Stefano Corazza is a computer scientist at Adobe, but when I met him, he was pretending to be an ad exec selling a new cherry-flavored soft drink. But before he could create the ad, he needed a photo of the product. “You design something, then make it, then photograph it, then show the photos to an audience,” he says.
Unless you’re using Project Felix, the 3-D rendering tool Adobe unveiled today. In about five minutes, using little more than two stock images, Corazza whipped up a hyper-realistic image of a bottle of Cherry Blast. The bulbous matte red bottle sits on a convincing facsimile of a beachfront boardwalk. A splash of soda and a handful of cherries complete the scene. It looks obviously animated, but no less convincing than anything you’d see on a billboard.
With Felix, Adobe has made photorealistic 3-D rendering available to the creative masses without forcing them to master professional-grade CAD tools. “We are building something that people can use without specific 3-D knowledge,” Corazza says. “You don’t need to know about polygons.”

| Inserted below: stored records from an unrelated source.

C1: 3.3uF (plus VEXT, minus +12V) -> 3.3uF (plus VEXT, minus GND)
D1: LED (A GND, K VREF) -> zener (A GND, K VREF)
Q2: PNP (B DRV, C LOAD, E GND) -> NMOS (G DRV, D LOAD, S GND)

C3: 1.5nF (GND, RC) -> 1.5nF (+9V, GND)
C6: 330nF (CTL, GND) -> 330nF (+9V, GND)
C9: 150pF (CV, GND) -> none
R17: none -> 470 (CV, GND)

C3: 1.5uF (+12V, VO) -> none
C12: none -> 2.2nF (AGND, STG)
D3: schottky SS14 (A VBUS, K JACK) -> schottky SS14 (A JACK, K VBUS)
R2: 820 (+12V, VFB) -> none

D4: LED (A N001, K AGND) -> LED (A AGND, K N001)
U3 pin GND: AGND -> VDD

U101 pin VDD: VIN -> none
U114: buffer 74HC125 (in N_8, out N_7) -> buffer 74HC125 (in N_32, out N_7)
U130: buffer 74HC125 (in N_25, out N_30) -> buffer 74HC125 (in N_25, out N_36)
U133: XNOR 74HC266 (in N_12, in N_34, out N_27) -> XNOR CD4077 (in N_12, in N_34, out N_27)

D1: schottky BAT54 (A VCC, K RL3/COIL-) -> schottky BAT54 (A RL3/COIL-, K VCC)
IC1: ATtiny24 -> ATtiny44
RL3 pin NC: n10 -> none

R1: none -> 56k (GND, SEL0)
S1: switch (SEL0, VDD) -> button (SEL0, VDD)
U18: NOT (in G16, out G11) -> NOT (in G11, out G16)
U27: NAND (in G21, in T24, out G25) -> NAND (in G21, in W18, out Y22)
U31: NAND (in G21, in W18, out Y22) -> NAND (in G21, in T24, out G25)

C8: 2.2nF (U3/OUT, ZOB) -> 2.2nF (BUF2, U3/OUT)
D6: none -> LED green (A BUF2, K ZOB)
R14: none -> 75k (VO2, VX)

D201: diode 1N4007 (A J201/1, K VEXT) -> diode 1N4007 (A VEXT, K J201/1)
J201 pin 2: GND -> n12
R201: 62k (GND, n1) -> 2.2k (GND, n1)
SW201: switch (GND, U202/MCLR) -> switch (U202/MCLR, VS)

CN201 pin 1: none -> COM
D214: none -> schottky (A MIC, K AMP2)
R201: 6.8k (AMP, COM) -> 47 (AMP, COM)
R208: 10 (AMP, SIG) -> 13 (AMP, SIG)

That’s because Felix relies on machine learning algorithms, not you, to create convincing images. Adobe is making a big push to use AI to remove the tedium of design by automating parts of it. Earlier this year, for instance, Adobe released Smart Tags, a tool that uses image recognition software to generate image keywords.
Felix pulls off a more sophisticated task. The algorithms driving it were trained, by scientists in the Creative Technologies Lab at Adobe Research, to understand spatial relationships between objects, and to replicate how light works. With the Cherry Blast ad, Felix automatically laid a grid over the beach landscape. When Corazza added a plastic bottle to the exposed patch of boardwalk, Felix knew exactly where a bottle that size should sit.
Next, Felix built a panoramic photo of the rest of the scene. The software knew exactly how to render the light, which would in real life diffuse differently as it interacts with plastic or wood or cherries. Felix’s algorithms tell the rendering agent V-Ray—the same one used for CGI in movies like Avatar—where to place pixels of light and dark, creating a 3-D scene that scans as believable.
Felix’s addition to Adobe’s suite of creative tools later this year will precede a host of new machine learning-infused tools. Some of them echo Felix’s functions, like Semantic Aware Sky, a tool that can replace the sky in any given image, and adjust the rest of the light in the photo accordingly. Likewise, Time of Day Hallucination lets photographers recast the direction of the sun in an image. With Felix, Adobe continues on a mission it started a long time ago: to make it easier for creators to create. Letting the machines take over, just a bit, is the logical next step.